With this problem in mind, the researchers have developed a simple method for producing a palladium-based nanomaterial. This material can initiate the breakdown of the formic acid, releasing hydrogen and carbon dioxide. Researchers say the efficiency of this process is far more efficient than of any other process reported. They also discovered the process produced only carbon dioxide (and hydrogen) without releasing carbon monoxide as a pollutant, which was a problem with the other methods explored.
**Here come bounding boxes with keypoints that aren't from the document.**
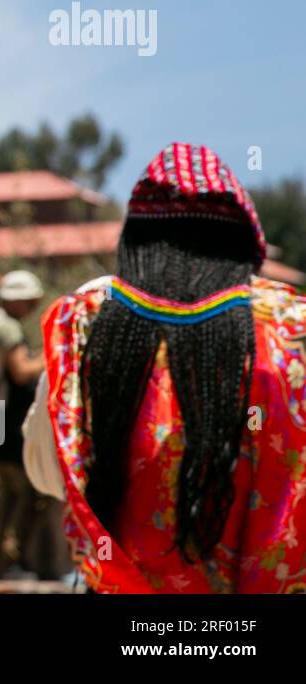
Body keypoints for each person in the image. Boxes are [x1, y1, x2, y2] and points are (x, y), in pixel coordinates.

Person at [23, 143, 306, 592]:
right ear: (245, 248)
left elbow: (45, 470)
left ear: (132, 243)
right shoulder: (292, 332)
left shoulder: (86, 327)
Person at [0, 270, 47, 577]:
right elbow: (21, 372)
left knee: (10, 496)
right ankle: (12, 563)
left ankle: (4, 566)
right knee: (30, 494)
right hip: (9, 429)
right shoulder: (7, 328)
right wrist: (53, 355)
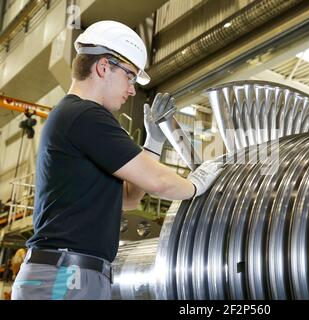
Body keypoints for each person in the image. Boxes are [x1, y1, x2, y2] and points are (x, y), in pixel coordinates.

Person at [11, 20, 223, 300]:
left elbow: (130, 197)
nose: (133, 89)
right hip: (63, 277)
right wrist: (196, 184)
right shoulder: (85, 116)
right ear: (102, 68)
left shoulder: (76, 118)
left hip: (75, 274)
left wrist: (154, 141)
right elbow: (158, 181)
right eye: (130, 77)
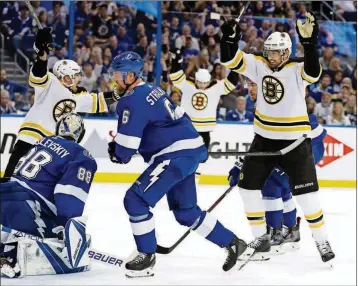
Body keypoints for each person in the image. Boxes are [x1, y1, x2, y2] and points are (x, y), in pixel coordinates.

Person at [107, 51, 247, 278]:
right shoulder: (152, 88)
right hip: (189, 150)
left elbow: (125, 150)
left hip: (172, 155)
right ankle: (233, 243)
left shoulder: (131, 100)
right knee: (185, 211)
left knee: (135, 200)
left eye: (118, 74)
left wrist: (116, 152)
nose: (114, 79)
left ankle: (146, 256)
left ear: (131, 75)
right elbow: (180, 116)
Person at [220, 11, 335, 263]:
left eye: (274, 52)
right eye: (268, 51)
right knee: (247, 189)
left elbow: (313, 72)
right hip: (264, 138)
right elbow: (230, 60)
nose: (269, 56)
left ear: (285, 53)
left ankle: (321, 240)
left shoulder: (296, 68)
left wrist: (310, 44)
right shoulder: (259, 63)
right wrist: (228, 39)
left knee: (307, 197)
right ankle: (260, 238)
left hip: (295, 141)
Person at [1, 28, 118, 182]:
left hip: (52, 143)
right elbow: (38, 73)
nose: (79, 78)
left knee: (40, 180)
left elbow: (100, 101)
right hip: (32, 134)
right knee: (11, 176)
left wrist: (120, 93)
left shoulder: (79, 97)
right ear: (66, 76)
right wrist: (42, 55)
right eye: (76, 75)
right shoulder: (50, 81)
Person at [0, 113, 96, 278]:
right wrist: (66, 228)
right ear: (80, 134)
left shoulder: (42, 142)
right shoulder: (80, 155)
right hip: (23, 205)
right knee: (51, 239)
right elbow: (69, 194)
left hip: (5, 191)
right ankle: (9, 254)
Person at [168, 48, 238, 183]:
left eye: (204, 83)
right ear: (196, 79)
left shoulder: (216, 87)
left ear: (209, 80)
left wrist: (236, 67)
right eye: (200, 82)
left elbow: (231, 84)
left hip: (204, 129)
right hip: (188, 127)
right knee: (183, 154)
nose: (202, 85)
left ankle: (195, 180)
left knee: (202, 157)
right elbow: (175, 77)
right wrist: (176, 60)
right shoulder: (189, 85)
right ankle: (180, 178)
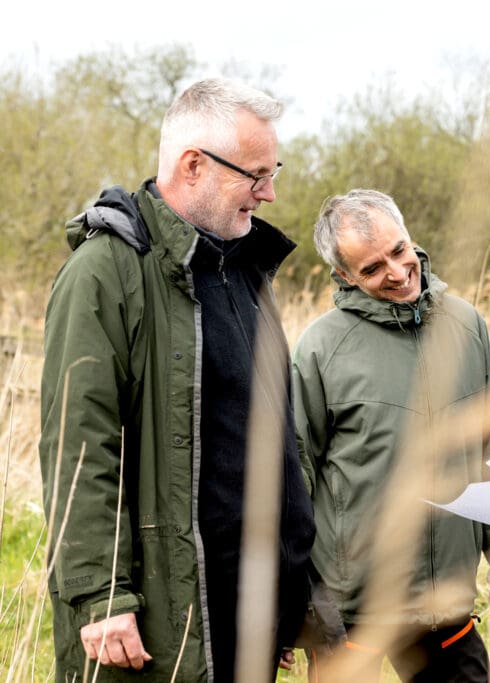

In Japan, some officials are hoping hydrogen-based fuel cells can replace other power sources in the wake of the Fukushima nuclear disaster. In the 1964 Tokyo Olympic games, Japan's famous "bullet trains," and a "hydrogen society" were heavily advertised. The term, "Hydrogen society" has been used by the Japanese Prime Minister Shinzo Abe in describing a more complete and thorough use of hydrogen-fuel cells, where they are used to power buildings, as well.
Tokyo has reported plans to spend over 40 billion yen (or $330 million) through til 2020 on hydrogen-based infrastructure projects. However, Japan does not have the infrastructure needed to produce hydrogen locally, and will have to rely heavily on imports. Some companies are reported to be working on producing hydrogen from "dirty," or low grade, coal from Australia.
In spite of the problems of supplying hydrogen to vehicles, including trams, it still offers the cleanest solution to providing energy to the vehicles we use in transportation.